### Exercise brief
Look through the lines below; wherever the word "none" appears, copy that line.
====== Supplied records ======
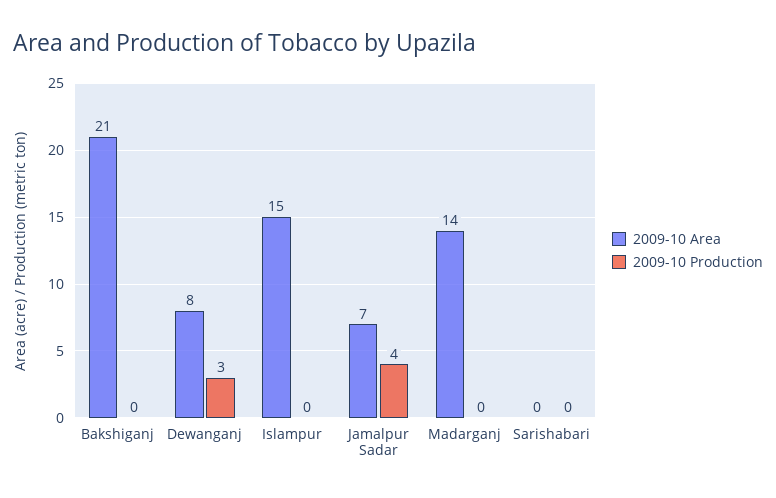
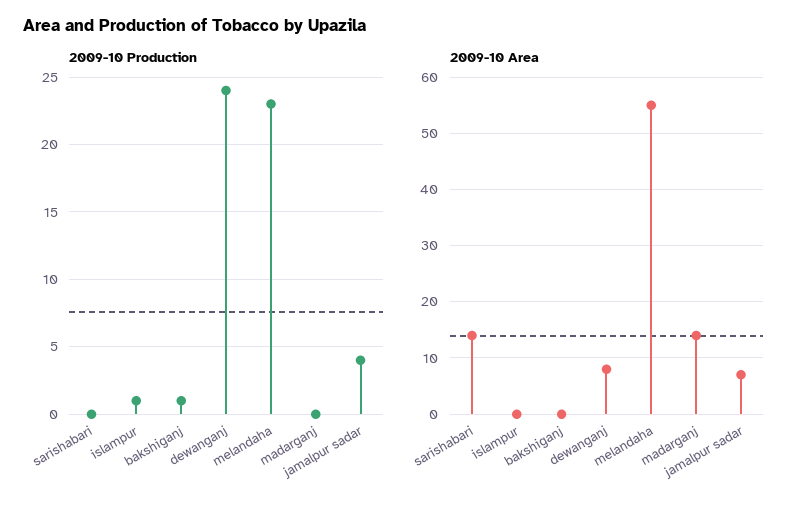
2009-10 Area, Bakshiganj: 21 -> 0
2009-10 Production, Bakshiganj: 0 -> 1
2009-10 Production, Dewanganj: 3 -> 24
2009-10 Area, Islampur: 15 -> 0
2009-10 Production, Islampur: 0 -> 1
2009-10 Area, Sarishabari: 0 -> 15
2009-10 Production, melandaha: none -> 23
2009-10 Area, melandaha: none -> 55

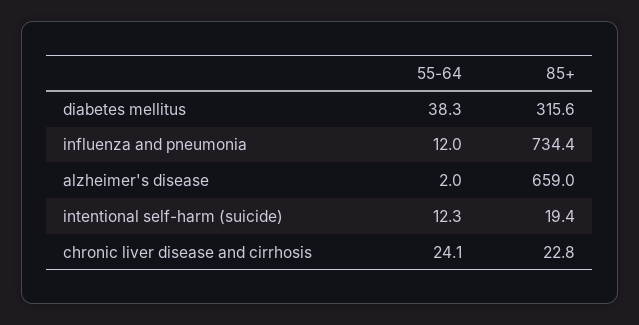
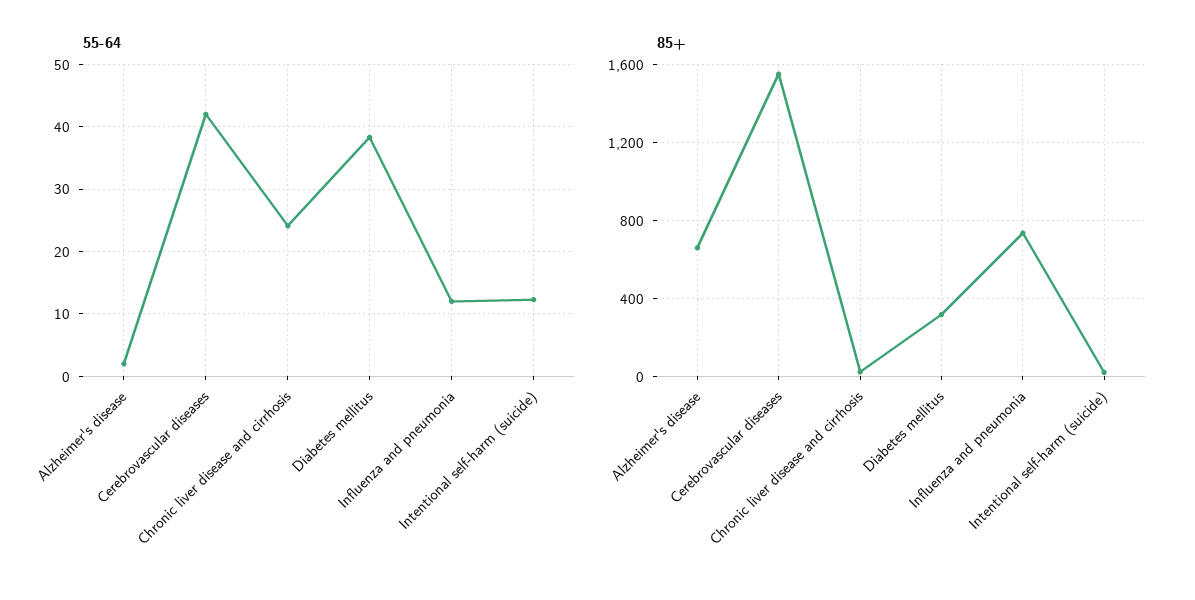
55-64, Cerebrovascular diseases: none -> 42
85+, Cerebrovascular diseases: none -> 1550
======
### Response to this exercise
2009-10 Production, melandaha: none -> 23
2009-10 Area, melandaha: none -> 55
55-64, Cerebrovascular diseases: none -> 42
85+, Cerebrovascular diseases: none -> 1550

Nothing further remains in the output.